GRAND RAPIDS, Mich. (WOOD) — The Eli Broad College of Business at Michigan State University got a generous donation towards its beverage education from a man whose name is inseparable with Michigan’s craft beer industry.
On Monday, Larry Bell, the namesake and founder of Bell’s Brewery, donated $200,000 to establish an endowment fund bearing his name: the Larry J. Bell Support Fund for Beverage Education. It directly benefits a course within the School of Hospitality Business, aptly titled Hospitality Beverages.
“Let me tell you, it could be a sunny day in March, on a Friday … those students show up,” Bell laughed. “That’s one popular class.”
While Bell is enjoying the retired life, he is still active in the industry he made his mark on. Instead of concocting craft beer at his brewery, he is making guest appearances for the class.
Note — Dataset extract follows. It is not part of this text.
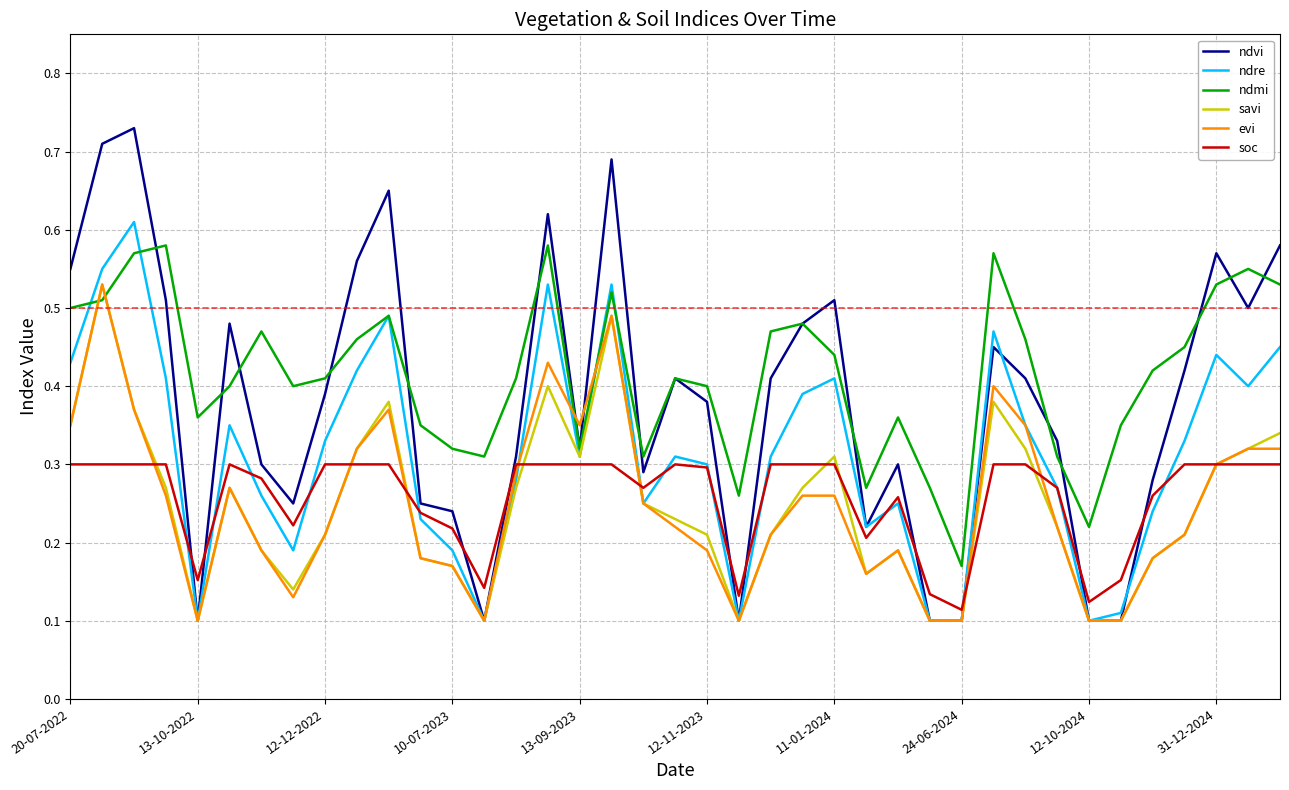

At which label is ndmi closest to 0?

24-06-2024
“I think it’s important for them to know all of these different parts — from the mega corporations down to our craft beer, wine and spirits producers in the state, certainly with State’s connection to the agriculture industry with hops, grapes, the things we grow in the state,” Bell explained. “It’s just a great place for them to really see the breadth of the industry and get their arms around that.”
MSU Broad College of Business Professor Carl Borchgrevink has known Bell since the early 1990s and welcomed him as a frequent guest in his class for the last 25 years. The news of the donation from his friend was more than welcoming.
“I was delighted and did a little jig and dance,” Borchgrevink said. “This is just fabulous.”
With the donation, Borchgrevink said the approximately 150 students who take it every year will be able to better understand their industry’s science and economics beyond experiences and menu pairings.
“We’re not allowed to charge lab fees. I can’t charge my students for the beverages I’d like to bring into class,” Borchgrevink explained. “But when we’re talking about a particular beverage, I’d like to bring in a quality product to demonstrate. This will make it possible to do so.”
The ability came from a man raising a glass to the next generation of brew masters and service industry leaders.
“These students are way better prepared than any of us were back in the day,” Bell added. “It’s wonderful to see the industry driving forward, to see this extra added layer of education that we can offer to them now.”
Both Bell and Borchgrevink say they encourage others to also pitch in, hopefully so that the program can begin offering scholarships to deserving students in the future.